Les learning analytics sont, par leur extrême modalité, ce que l'on décide d'en faire.

Apports indéniables
pour les étudiants, les enseignants, le encadrants, les chercheurs, les autorités institutionnelles et politiques mais ..
> l'implémentation des learning analytics constitue un processus complexe à de multiples égards ;
> les fonctions liées aux learning anlytics suscitent des craintes et des réticences ;
> la fiabilité des données inhérentes à toute démarche de learning analytics doit être démontrée ;
> le respect de la vie privée constitue un véritable noeud dans la mise en oeuvre des learning analytics ;
> ...

Les learning analytics sont porteurs de risques, mais il est peut-être nécessaire de les prendre ?

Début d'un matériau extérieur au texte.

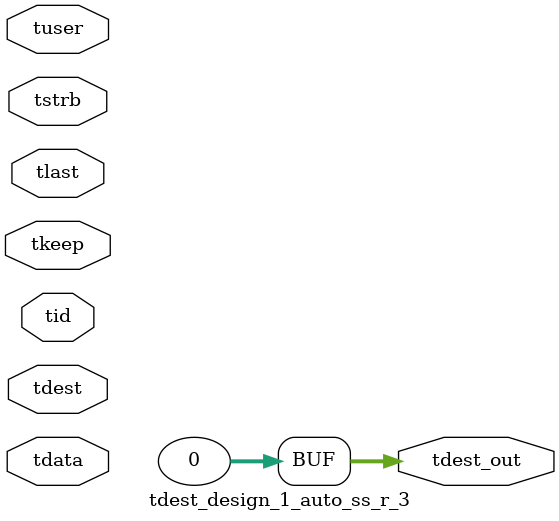
<source format=v>


`timescale 1ps/1ps

module tdest_design_1_auto_ss_r_3 #
(
parameter C_S_AXIS_TDATA_WIDTH = 32,
parameter C_S_AXIS_TUSER_WIDTH = 0,
parameter C_S_AXIS_TID_WIDTH   = 0,
parameter C_S_AXIS_TDEST_WIDTH = 0,
parameter C_M_AXIS_TDEST_WIDTH = 32
)
(
input  [(C_S_AXIS_TDATA_WIDTH == 0 ? 1 : C_S_AXIS_TDATA_WIDTH)-1:0     ] tdata,
input  [(C_S_AXIS_TUSER_WIDTH == 0 ? 1 : C_S_AXIS_TUSER_WIDTH)-1:0     ] tuser,
input  [(C_S_AXIS_TID_WIDTH   == 0 ? 1 : C_S_AXIS_TID_WIDTH)-1:0       ] tid,
input  [(C_S_AXIS_TDEST_WIDTH == 0 ? 1 : C_S_AXIS_TDEST_WIDTH)-1:0     ] tdest,
input  [(C_S_AXIS_TDATA_WIDTH/8)-1:0 ] tkeep,
input  [(C_S_AXIS_TDATA_WIDTH/8)-1:0 ] tstrb,
input                                                                    tlast,
output [C_M_AXIS_TDEST_WIDTH-1:0] tdest_out
);

assign tdest_out = {1'b0};

endmodule


</source>
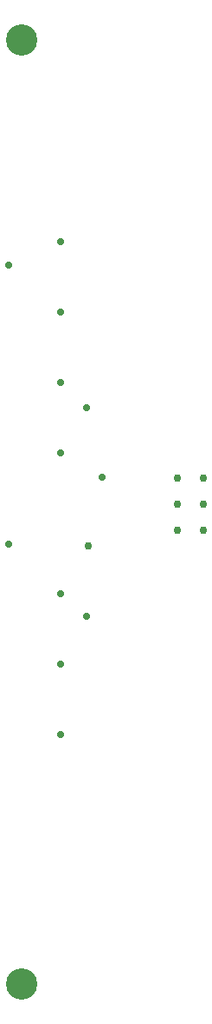
<source format=gbr>
%FSDAX33Y33*%
%MOMM*%
%SFA1B1*%

%IPPOS*%
%ADD9500C,0.711200*%
%ADD9501C,0.762000*%
%ADD9502C,3.048000*%
%LNdrill-1*%
%LPD*%
G54D9501*
X042064Y066547D03*
X050799Y068071D03*
Y070611D03*
Y073151D03*
X053339Y068071D03*
Y070611D03*
Y073151D03*
G54D9500*
X034289Y066674D03*
Y093852D03*
G54D9502*
X035559Y023875D03*
Y115823D03*
G54D9500*
X039369Y048132D03*
Y054990D03*
Y061848D03*
Y075564D03*
Y082422D03*
Y089280D03*
Y096138D03*
X041909Y059689D03*
Y080009D03*
X043433Y073266D03*
M02*
</source>
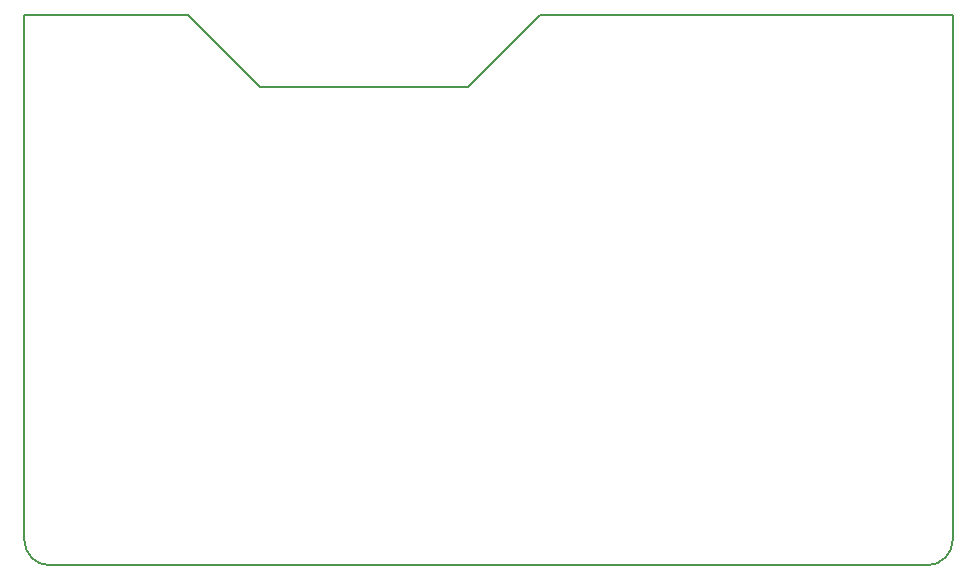
<source format=gko>
G04 start of page 2 for group 5 layer_idx 2 *
G04 Title: (unknown), global_outline *
G04 Creator: pcb-rnd 2.2.0 *
G04 CreationDate: 2020-02-24 19:44:40 UTC *
G04 For:  *
G04 Format: Gerber/RS-274X *
G04 PCB-Dimensions: 316500 593500 *
G04 PCB-Coordinate-Origin: lower left *
%MOIN*%
%FSLAX25Y25*%
%LNGLOBAL_BOUNDARY_UROUTE_5*%
%ADD71C,0.0060*%
G54D71*X3000Y588500D02*Y413500D01*
X57500Y588500D02*X72500Y573500D01*
X3000Y588500D02*X57500D01*
X312500D02*Y413500D01*
X304000Y405000D02*X11500D01*
X312500Y588500D02*X175000D01*
X57500D02*X81500Y564500D01*
X151000D02*X81500D01*
X151000D02*X175000Y588500D01*
X312500Y413500D02*G75*G02X304000Y405000I-8500J0D01*G01*
X11500D02*G75*G02X3000Y413500I0J8500D01*G01*
M02*

</source>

Notre position est favorable sous conditions.

Source:  https://orbi.uliege.be/bitstre...



En guise de conclusion, je vous laisse réfléchir à votre prise de position personnelle quant à la question posée par le conférencier : « Learning analytics : chimère ou nouveau paradigme en évaluation ? »


 

 Colette Leunus



1 Site de l’Admée : http://admee.org

LMS =  En technologie de l'information et de la communication, un learning management system (LMS) ou learning support system (LSS) est un logiciel qui accompagne et gère un processus d'apprentissage ou un parcours pédagogique. En français, on parle de « plateforme d'apprentissage », « système de gestion de l'apprentissage », « centre de formation virtuel », « plate-forme e-learning », « formation ouverte à distance » (FOAD) ou « formation en ligne », et, particulièrement au Québec, d' « environnement numérique d'apprentissage » (ENA).